Selected extract START
Academic Research

The idea of making Echo as a piece of Research emerged from the development of Practice as Research in the Arts as a discipline.   This was fostered by the AHRC Research Review in Practice-Led Research in Art, Design and Architecture (2007).


This led to the foundation of Parip (Practice as Research in Performance) – see here – a five year programme from 2001 – 2005, which inspired a range of further initiatives, including the development of PhD’s in practice as research, and in particular, the AVPhD (Audio Visual PhD).   In May   2008, I organised the Research Connections to Practice AVPhD (Audio Visual PhD) Regional Workshop, for South Wales and the West of England In 2003,   This helped me consider Echo as a piece of research, which had to be more than just a piece of film practice, but needed to claim a “contribution to knowledge” and to be situated within a research context with research objectives.  Whilst the installation and the website which documents the process can be seen as the results of the research, the following is a summary of research objectives made in response to the call for papers from the Journal of Media Practice in 2009:-

1 Key research aims or questions

• What happens to film drama when it is presented in a gallery?
• What is the relationship between narrative, interactivity, sound and image?
• How can issues of performativity be dramatised through the story of Echo and Narcissus?

2 Methods, including significant relations such as those between form, idea, and technologies.

• Performative, iterative practice in film-making, including dramaturgy workshops with actors, rehearsal with multiple projection, sound design.
• Feedback both informal and formal from spectators, contributors and curators.
• Feedback from contributors and collaborators
• Feedback from audiences.

3 Contexts: locating the work in the contexts of significant points of reference (intellectual, aesthetic, creative, technological, personal, historical, etc)

• Performativity. Work of Judith Butler (1997) The Psychic Life of Power: Theories in Subjection USA, Stanford University Press,
• Psychoanalysis. Joan Copjec (1994) Read my Desire: Lacan against the Historicists Cambridge Massechussetts, October Books: MIT Press.
• Expanded Cinema. Martin Rieser and Andrea Zapp (2002) editors, New Screen Media Cinema/Art/Narrative UK, British Film institute

4 The audio-visual screen work itself: aesthetics, themes, positions, issues

A multi-screen (5) expanded cinema work of “Echo and Narcissus”
Selected extract END
Extracted entries START
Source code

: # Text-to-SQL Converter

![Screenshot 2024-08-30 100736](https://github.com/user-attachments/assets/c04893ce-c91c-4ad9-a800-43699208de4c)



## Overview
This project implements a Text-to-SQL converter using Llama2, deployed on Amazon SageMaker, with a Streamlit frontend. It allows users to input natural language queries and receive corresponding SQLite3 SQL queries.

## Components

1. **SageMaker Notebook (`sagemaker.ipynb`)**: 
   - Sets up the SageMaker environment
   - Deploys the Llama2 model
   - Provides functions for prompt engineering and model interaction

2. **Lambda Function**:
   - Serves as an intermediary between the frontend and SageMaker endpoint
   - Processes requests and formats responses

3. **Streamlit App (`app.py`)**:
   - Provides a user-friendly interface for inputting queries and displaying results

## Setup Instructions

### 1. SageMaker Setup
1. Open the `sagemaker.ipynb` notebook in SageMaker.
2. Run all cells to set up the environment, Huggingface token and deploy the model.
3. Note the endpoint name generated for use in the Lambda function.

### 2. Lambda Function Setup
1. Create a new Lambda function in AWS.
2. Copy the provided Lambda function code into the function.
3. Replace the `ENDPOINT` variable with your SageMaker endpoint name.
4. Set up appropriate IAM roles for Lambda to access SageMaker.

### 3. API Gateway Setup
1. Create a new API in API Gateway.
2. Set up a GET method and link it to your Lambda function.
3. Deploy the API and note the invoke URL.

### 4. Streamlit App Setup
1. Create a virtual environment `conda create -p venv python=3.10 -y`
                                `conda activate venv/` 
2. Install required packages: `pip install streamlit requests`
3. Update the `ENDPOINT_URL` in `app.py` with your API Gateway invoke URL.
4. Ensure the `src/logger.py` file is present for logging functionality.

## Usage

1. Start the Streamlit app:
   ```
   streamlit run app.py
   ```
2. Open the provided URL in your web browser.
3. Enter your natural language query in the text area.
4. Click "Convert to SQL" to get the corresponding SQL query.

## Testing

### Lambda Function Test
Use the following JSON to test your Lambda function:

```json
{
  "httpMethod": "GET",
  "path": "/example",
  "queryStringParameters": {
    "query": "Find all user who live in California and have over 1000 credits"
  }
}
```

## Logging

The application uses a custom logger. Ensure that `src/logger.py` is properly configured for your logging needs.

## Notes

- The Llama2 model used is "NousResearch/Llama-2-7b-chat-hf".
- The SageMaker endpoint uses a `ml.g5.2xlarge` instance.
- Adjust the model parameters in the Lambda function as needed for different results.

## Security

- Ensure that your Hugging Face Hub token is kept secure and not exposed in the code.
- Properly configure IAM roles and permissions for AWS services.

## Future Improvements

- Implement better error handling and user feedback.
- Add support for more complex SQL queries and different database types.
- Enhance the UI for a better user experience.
Extracted entries END
--- Required action ---
From the academic research text, quote the passage that begins with the words "1 Key research" and ends with "sound and image?".

--- Answer ---
1 Key research aims or questions

• What happens to film drama when it is presented in a gallery?
• What is the relationship between narrative, interactivity, sound and image?